Dime Glory Challenge

Du feu, du spectacle… et 1 million en bourses

Cinquante planchistes de haut calibre ont rendez-vous au Taz aujourd’hui. Plus de 3000 spectateurs pourront assister gratuitement à des manœuvres à couper le souffle, à des combats sur planche et probablement à quelques explosions.

Faire différent et plus amusant que les autres. Voilà ce qui anime les organisateurs du Dime Glory Challenge (DGC), cet évènement un peu déjanté de skate qui a lieu aujourd’hui, pour une quatrième année, au temple des sports extrêmes à Montréal, le Taz. Loin de vouloir émuler les autres compétitions, le DGC espère avant tout en mettre plein la vue, qu’importe les résultats. 

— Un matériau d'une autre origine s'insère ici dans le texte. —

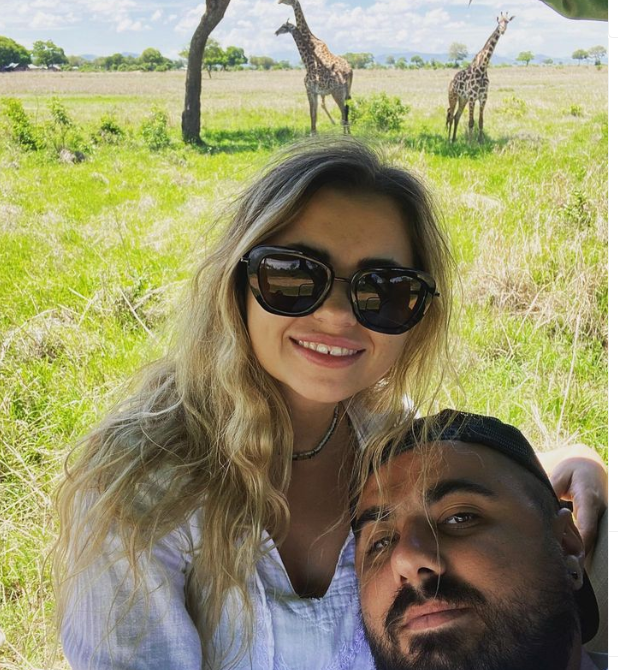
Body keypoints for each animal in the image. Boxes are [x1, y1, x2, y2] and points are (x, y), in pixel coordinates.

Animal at [276, 0, 353, 134]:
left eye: (284, 27)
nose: (276, 32)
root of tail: (350, 71)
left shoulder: (310, 90)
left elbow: (312, 113)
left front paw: (312, 133)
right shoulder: (317, 92)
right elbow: (315, 114)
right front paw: (315, 132)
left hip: (337, 95)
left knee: (344, 112)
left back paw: (344, 133)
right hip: (345, 93)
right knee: (346, 110)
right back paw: (347, 133)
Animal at [446, 12, 515, 142]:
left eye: (507, 21)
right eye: (499, 22)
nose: (502, 30)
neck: (482, 67)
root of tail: (451, 81)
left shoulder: (483, 97)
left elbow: (481, 121)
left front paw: (480, 141)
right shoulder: (473, 97)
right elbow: (471, 122)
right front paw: (470, 143)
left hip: (463, 99)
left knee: (457, 116)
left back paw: (454, 139)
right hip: (453, 96)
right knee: (451, 115)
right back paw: (448, 140)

Un peu à l’image de ce que représente le match des Étoiles dans la Ligue nationale de hockey, le spectacle dépassera l’aspect sportif. « Il y aura des cascadeurs, des acteurs, des effets pyrotechniques et spéciaux, explique Josh Clark, chargé de la coordination de l’évènement. On veut qu’après le show, les spectateurs soient heureux et aient le sentiment d’avoir reçu une surcharge sensorielle. »

Le défi des gladiateurs, dans lequel les participants doivent faire tomber leurs adversaires d’une plateforme circulaire sans poser le pied par terre, ou encore celui du volcan, où il faut effectuer des manœuvres qui ne donneront pas seulement chaud aux 3000 spectateurs attendus, sont deux exemples éloquents du programme de la journée.

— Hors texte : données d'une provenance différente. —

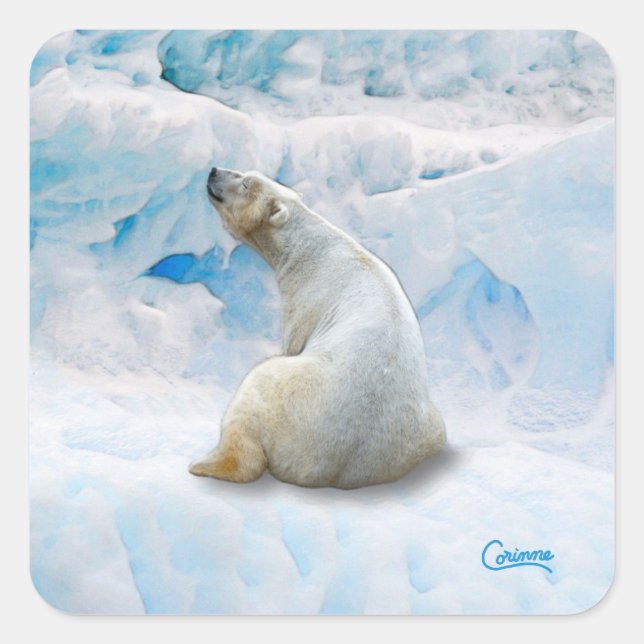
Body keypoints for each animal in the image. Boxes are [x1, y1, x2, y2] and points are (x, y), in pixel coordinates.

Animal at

« C’est une compétition qui est moins axée sur l’aspect compétitif, mais plus sur l’aspect spectacle. Au lieu de se détester, les compétiteurs ont du fun ensemble et je dirais que c’est ça qui différencie notre évènement des autres. »

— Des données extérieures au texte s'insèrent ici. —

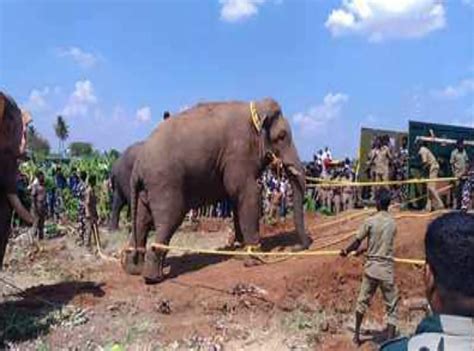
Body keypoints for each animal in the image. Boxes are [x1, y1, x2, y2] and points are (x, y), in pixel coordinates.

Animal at [123, 97, 312, 284]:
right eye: (282, 136)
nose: (295, 248)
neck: (255, 109)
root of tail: (138, 166)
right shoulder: (238, 152)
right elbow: (249, 193)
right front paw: (254, 260)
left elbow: (238, 199)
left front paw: (239, 250)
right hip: (164, 183)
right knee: (168, 219)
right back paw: (153, 277)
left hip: (146, 190)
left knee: (142, 221)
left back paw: (134, 269)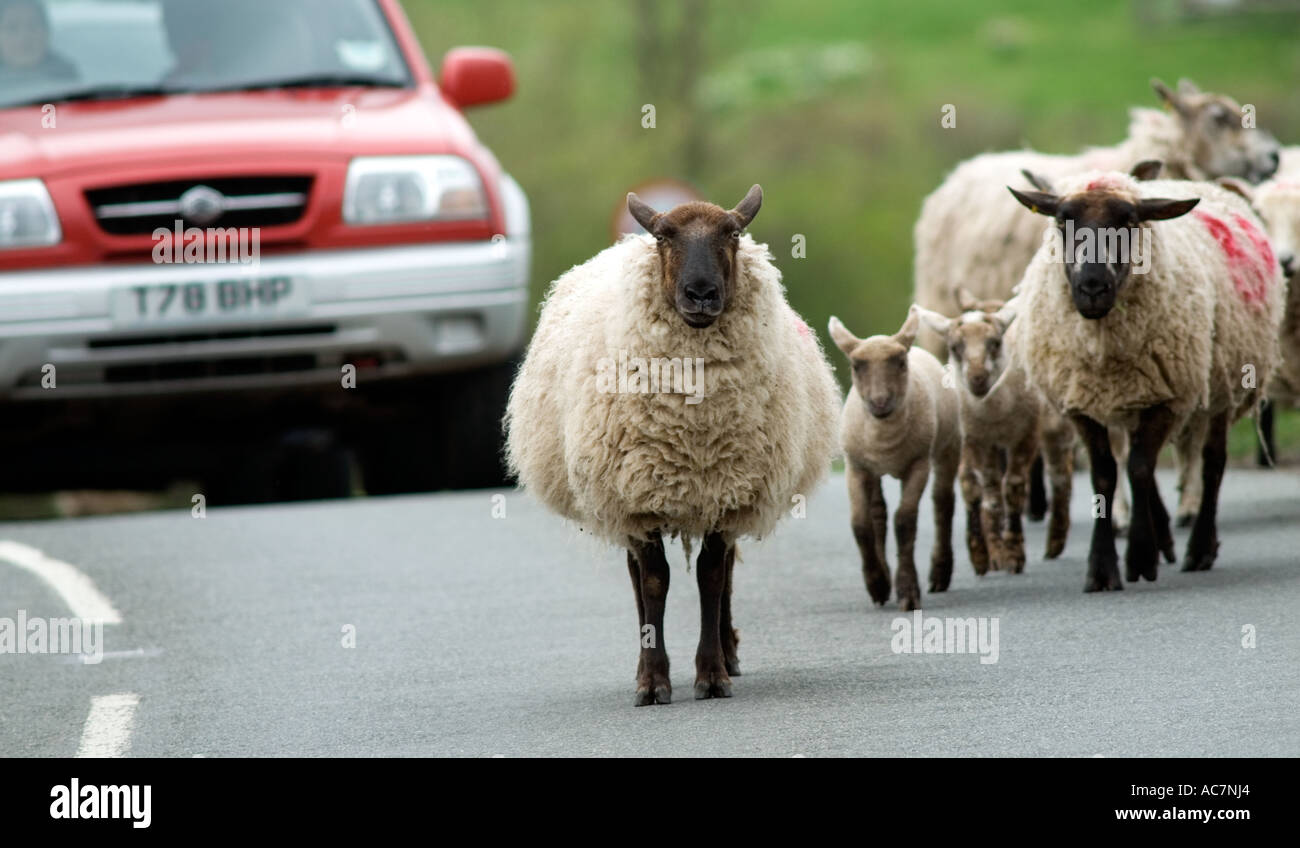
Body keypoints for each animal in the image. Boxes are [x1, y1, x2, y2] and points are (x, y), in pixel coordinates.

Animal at [501, 187, 837, 707]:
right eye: (663, 237)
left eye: (733, 233)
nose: (701, 294)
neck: (692, 426)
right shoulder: (639, 497)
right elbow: (655, 582)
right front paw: (652, 680)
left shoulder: (725, 489)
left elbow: (712, 576)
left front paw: (712, 674)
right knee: (638, 577)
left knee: (725, 572)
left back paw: (729, 653)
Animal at [826, 308, 961, 613]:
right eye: (856, 365)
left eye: (900, 362)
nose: (879, 402)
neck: (884, 440)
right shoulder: (856, 467)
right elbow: (860, 524)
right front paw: (877, 583)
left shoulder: (918, 464)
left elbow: (905, 521)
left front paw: (907, 591)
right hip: (874, 469)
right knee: (878, 513)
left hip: (948, 446)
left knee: (943, 503)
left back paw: (940, 573)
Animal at [909, 291, 1071, 577]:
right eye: (955, 347)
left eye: (995, 343)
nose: (977, 378)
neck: (993, 412)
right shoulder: (975, 439)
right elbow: (990, 491)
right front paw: (993, 553)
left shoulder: (1025, 435)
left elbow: (1013, 487)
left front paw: (1014, 553)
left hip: (1053, 423)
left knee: (1060, 474)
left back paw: (1055, 542)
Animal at [1003, 167, 1279, 585]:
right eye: (1062, 220)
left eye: (1130, 222)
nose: (1092, 286)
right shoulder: (1082, 405)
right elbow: (1105, 475)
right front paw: (1102, 568)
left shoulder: (1166, 398)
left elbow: (1139, 468)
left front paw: (1140, 557)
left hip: (1224, 384)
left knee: (1212, 462)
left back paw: (1199, 549)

— Phil Lavoie, cofondateur et copropriétaire de la boutique Dime, l’équipe qui a créé le Dime Glory Challenge

La sélection des compétiteurs et des gagnants repose d’ailleurs sur ce principe. « On choisit des gens qui ne sont pas nécessairement de bons “compétiteurs”, mais plus des skateurs qui ont une personnalité et un style uniques. De la même manière qu’on choisit les gagnants. Ce n’est pas la manœuvre que tu fais qui est importante, c’est quelle personne fait quelle manœuvre et de quelle manière. »

Miser sur le feu 

Histoire de pimenter les choses pour cette quatrième mouture, outre l’expérience acquise les années précédentes, le DGC compte miser sur le feu. « L’an dernier, c’était la première fois qu’on jouait avec de la pyrotechnie. Cette année, il va y avoir beaucoup plus de feu », insiste Phil Lavoie. 

Malgré l’aspect léger donné à l’évènement, les 50 participants, âgés de 15 à 43 ans, parmi lesquels on retrouve des professionnels internationaux et des vedettes locales, se partageront des bourses d’une valeur totale de 1 million de dollars… dont un prix pour le dernier.

Si l’essentiel du Dime Glory Challenge se tient aujourd’hui au Taz, une autre épreuve, le « street challenge », aura lieu demain, entre 14 h 30 et 17 h 30, sur l’avenue de l’Hôtel-de-Ville, entre les rues Sherbrooke et Ontario.

Aujourd’hui, de 13 h à 18 h, au Taz (8931, avenue Papineau), entrée libre. Le début « officiel » est à 13 h, mais les places sont toutefois limitées. Premier arrivé, premier servi.